October 11, 2012

NOTE: This event has been cancelled due to Hurricane Sandy.

By Kathryn Kopchik

LEWISBURG, Pa. — Members of the Bucknell University community will participate in the national China Town Hall event "Local Connections, National Reflections," featuring U.S. Ambassador to China Gary Locke, on Monday, Oct. 29, in the Terrace Room of the Elaine Langone Center at Bucknell.

CHINA Town Hall: Local Connections, National Reflections, is a national day of programming designed to provide Americans across the United States and beyond the opportunity to discuss China-related issues with leading experts. CHINA Town Hall is generously underwritten by the Starr Foundation.

"This is the first time that Bucknell University has worked with the National Committee on U.S.-China Relations to host this national event," said Zhiqun Zhu, MacArthur Chair in East Asian Politics and associate professor of political science and international relations at Bucknell.

"Given the importance of U.S.-China relations today and a fairly prominent role of China in this U.S. presidential election, we are extremely happy that Bucknell can be part of this national discussion."

The Bucknell event begins at 6:45 p.m. with the talk, "U.S. Strategic Rebalancing toward Asia and Its Impact on US-China Relations," by Bonnie Glaser, a senior fellow with the Center for Strategic and International Studies (CSIS) where she works on issues related to Chinese foreign and security policy.

Glaser has written extensively on Chinese threat perceptions and views of the strategic environment, China's foreign policy, U.S.-China military ties, cross-strait relations, Chinese assessments of the Korean peninsula, and Chinese perspectives on missile defense and multilateral security in Asia.

Her writings have been published in the Washington Quarterly, China Quarterly, Asian Survey, International Security, Problems of Communism, Contemporary Southeast Asia, American Foreign Policy Interests, Far Eastern Economic Review, Korean Journal of Defense Analysis, New York Times, and International Herald Tribune, as well as various edited volumes on Asian security. She is a regular contributor to the Pacific Forum quarterly web journal Comparative Connections.

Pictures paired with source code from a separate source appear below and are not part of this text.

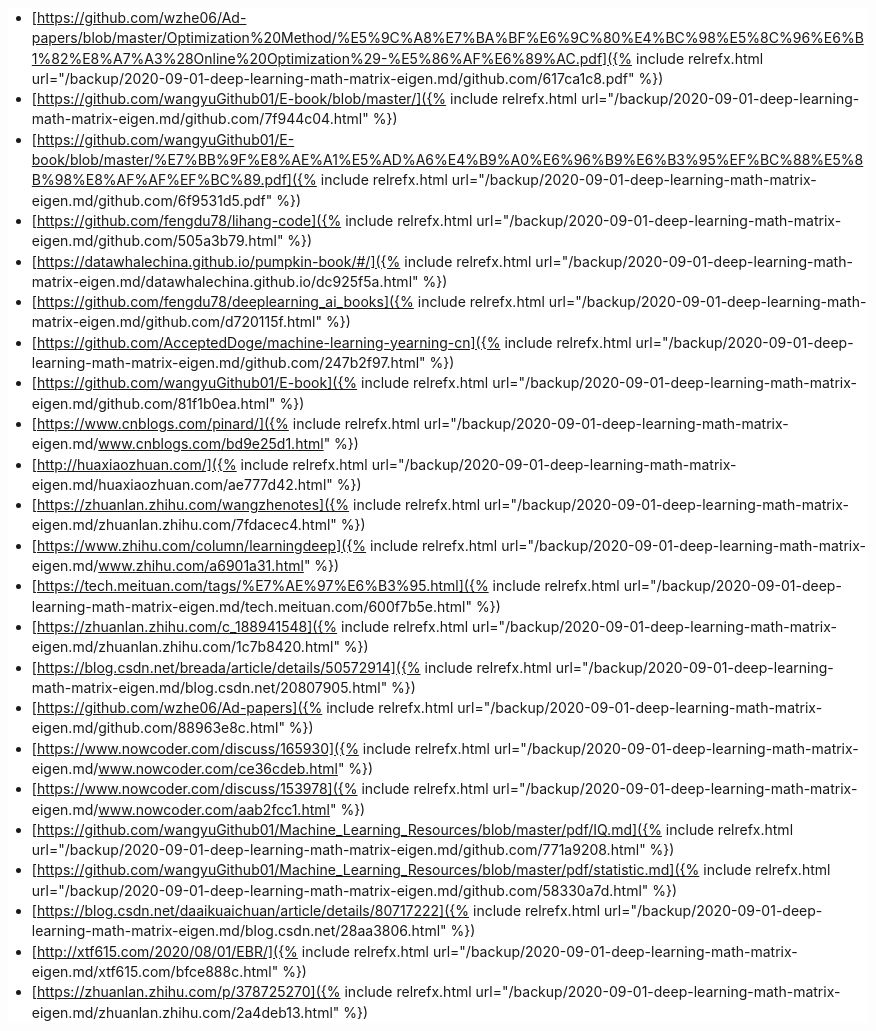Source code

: - [https://github.com/wzhe06/Ad-papers/blob/master/Optimization%20Method/%E5%9C%A8%E7%BA%BF%E6%9C%80%E4%BC%98%E5%8C%96%E6%B1%82%E8%A7%A3%28Online%20Optimization%29-%E5%86%AF%E6%89%AC.pdf]({% include relrefx.html url="/backup/2020-09-01-deep-learning-math-matrix-eigen.md/github.com/617ca1c8.pdf" %})
- [https://github.com/wangyuGithub01/E-book/blob/master/]({% include relrefx.html url="/backup/2020-09-01-deep-learning-math-matrix-eigen.md/github.com/7f944c04.html" %})
- [https://github.com/wangyuGithub01/E-book/blob/master/%E7%BB%9F%E8%AE%A1%E5%AD%A6%E4%B9%A0%E6%96%B9%E6%B3%95%EF%BC%88%E5%8B%98%E8%AF%AF%EF%BC%89.pdf]({% include relrefx.html url="/backup/2020-09-01-deep-learning-math-matrix-eigen.md/github.com/6f9531d5.pdf" %})
- [https://github.com/fengdu78/lihang-code]({% include relrefx.html url="/backup/2020-09-01-deep-learning-math-matrix-eigen.md/github.com/505a3b79.html" %})
- [https://datawhalechina.github.io/pumpkin-book/#/]({% include relrefx.html url="/backup/2020-09-01-deep-learning-math-matrix-eigen.md/datawhalechina.github.io/dc925f5a.html" %})
- [https://github.com/fengdu78/deeplearning_ai_books]({% include relrefx.html url="/backup/2020-09-01-deep-learning-math-matrix-eigen.md/github.com/d720115f.html" %})
- [https://github.com/AcceptedDoge/machine-learning-yearning-cn]({% include relrefx.html url="/backup/2020-09-01-deep-learning-math-matrix-eigen.md/github.com/247b2f97.html" %})
- [https://github.com/wangyuGithub01/E-book]({% include relrefx.html url="/backup/2020-09-01-deep-learning-math-matrix-eigen.md/github.com/81f1b0ea.html" %})
- [https://www.cnblogs.com/pinard/]({% include relrefx.html url="/backup/2020-09-01-deep-learning-math-matrix-eigen.md/www.cnblogs.com/bd9e25d1.html" %})
- [http://huaxiaozhuan.com/]({% include relrefx.html url="/backup/2020-09-01-deep-learning-math-matrix-eigen.md/huaxiaozhuan.com/ae777d42.html" %})
- [https://zhuanlan.zhihu.com/wangzhenotes]({% include relrefx.html url="/backup/2020-09-01-deep-learning-math-matrix-eigen.md/zhuanlan.zhihu.com/7fdacec4.html" %})
- [https://www.zhihu.com/column/learningdeep]({% include relrefx.html url="/backup/2020-09-01-deep-learning-math-matrix-eigen.md/www.zhihu.com/a6901a31.html" %})
- [https://tech.meituan.com/tags/%E7%AE%97%E6%B3%95.html]({% include relrefx.html url="/backup/2020-09-01-deep-learning-math-matrix-eigen.md/tech.meituan.com/600f7b5e.html" %})
- [https://zhuanlan.zhihu.com/c_188941548]({% include relrefx.html url="/backup/2020-09-01-deep-learning-math-matrix-eigen.md/zhuanlan.zhihu.com/1c7b8420.html" %})
- [https://blog.csdn.net/breada/article/details/50572914]({% include relrefx.html url="/backup/2020-09-01-deep-learning-math-matrix-eigen.md/blog.csdn.net/20807905.html" %})
- [https://github.com/wzhe06/Ad-papers]({% include relrefx.html url="/backup/2020-09-01-deep-learning-math-matrix-eigen.md/github.com/88963e8c.html" %})
- [https://www.nowcoder.com/discuss/165930]({% include relrefx.html url="/backup/2020-09-01-deep-learning-math-matrix-eigen.md/www.nowcoder.com/ce36cdeb.html" %})
- [https://www.nowcoder.com/discuss/153978]({% include relrefx.html url="/backup/2020-09-01-deep-learning-math-matrix-eigen.md/www.nowcoder.com/aab2fcc1.html" %})
- [https://github.com/wangyuGithub01/Machine_Learning_Resources/blob/master/pdf/IQ.md]({% include relrefx.html url="/backup/2020-09-01-deep-learning-math-matrix-eigen.md/github.com/771a9208.html" %})
- [https://github.com/wangyuGithub01/Machine_Learning_Resources/blob/master/pdf/statistic.md]({% include relrefx.html url="/backup/2020-09-01-deep-learning-math-matrix-eigen.md/github.com/58330a7d.html" %})
- [https://blog.csdn.net/daaikuaichuan/article/details/80717222]({% include relrefx.html url="/backup/2020-09-01-deep-learning-math-matrix-eigen.md/blog.csdn.net/28aa3806.html" %})
- [http://xtf615.com/2020/08/01/EBR/]({% include relrefx.html url="/backup/2020-09-01-deep-learning-math-matrix-eigen.md/xtf615.com/bfce888c.html" %})
- [https://zhuanlan.zhihu.com/p/378725270]({% include relrefx.html url="/backup/2020-09-01-deep-learning-math-matrix-eigen.md/zhuanlan.zhihu.com/2a4deb13.html" %})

Glaser is a board member of the U.S. Committee of the Council for Security Cooperation in the Asia Pacific and a member of the Council on Foreign Relations. She received her B.A. in political science from Boston University and her M.A. with concentrations in international economics and Chinese studies from the Johns Hopkins School of Advanced International Studies.

Webcast with U.S. Ambassador to China
Glaser's talk will be followed by a webcast talk by Gary Locke, U.S. Ambassador to China, at 8 p.m.

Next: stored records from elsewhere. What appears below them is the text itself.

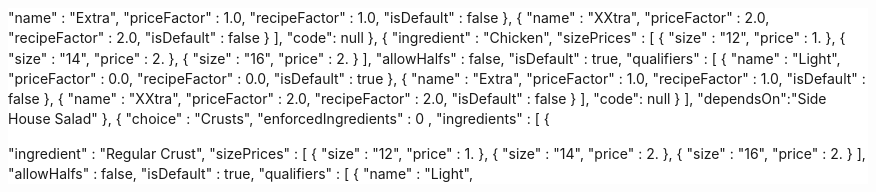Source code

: "name" : "Extra",
"priceFactor" : 1.0,
"recipeFactor" : 1.0,
"isDefault" : false
}, {
"name" : "XXtra",
"priceFactor" : 2.0,
"recipeFactor" : 2.0,
"isDefault" : false
} ],
"code": null
}, {
"ingredient" : "Chicken",
"sizePrices" : [ {
"size" : "12",
"price" : 1.
}, {
"size" : "14",
"price" : 2.
}, {
"size" : "16",
"price" : 2.
} ],
"allowHalfs" : false,
"isDefault" : true,
"qualifiers" : [ {
"name" : "Light",
"priceFactor" : 0.0,
"recipeFactor" : 0.0,
"isDefault" : true
}, {
"name" : "Extra",
"priceFactor" : 1.0,
"recipeFactor" : 1.0,
"isDefault" : false
}, {
"name" : "XXtra",
"priceFactor" : 2.0,
"recipeFactor" : 2.0,
"isDefault" : false
} ],
"code": null
} ],
"dependsOn":"Side House Salad"
}, {
"choice" : "Crusts",
"enforcedIngredients" : 0 ,
"ingredients" : [ {

"ingredient" : "Regular Crust",
"sizePrices" : [ {
"size" : "12",
"price" : 1.
}, {
"size" : "14",
"price" : 2.
}, {
"size" : "16",
"price" : 2.
} ],
"allowHalfs" : false,
"isDefault" : true,
"qualifiers" : [ {
"name" : "Light",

Locke is the first Chinese-American to serve as Ambassador to China and as Secretary of Commerce. He also served two terms as governor of Washington prior to his appointment to President Obama's cabinet.

Locke has extensive experience working with China. As Secretary of Commerce, he co-chaired two sessions of the U.S.-China Joint Commission on Commerce and Trade that resulted in important changes to Chinese trade policy.

As Governor of Washington, he strengthened economic ties between China and Washington, more than doubling the state's exports to China to more than $5 billion per year. As a partner in the Seattle office of the international law firm, Davis Wright Tremaine LLP, he co-chaired the firm's China practice.

Locke's grandfather emigrated from China to Washington, initially finding employment as a servant, working in exchange for English lessons. His father, also born in China, was a small business owner, operating a grocery store where Locke worked while receiving his education in Seattle public schools. Locke went on to earn a bachelor's degree in political science from Yale University and a law degree from Boston University.

Both events, which are free and open to the public, are co-sponsored with the MacArthur Chair in East Asian Politics program, the Departments of Political Science, International Relations and East Asian studies, and Communications and Events Management offices at Bucknell, as well as the National Committee on United States-China Relations.

"We are fortunate to have at Bucknell a scholar of Professor Zhu's standing who can assemble such a meaningful event and are pleased that Bucknell can serve as this public forum on such timely global issues," said Pete Mackey, vice president for communications and community relations at Bucknell.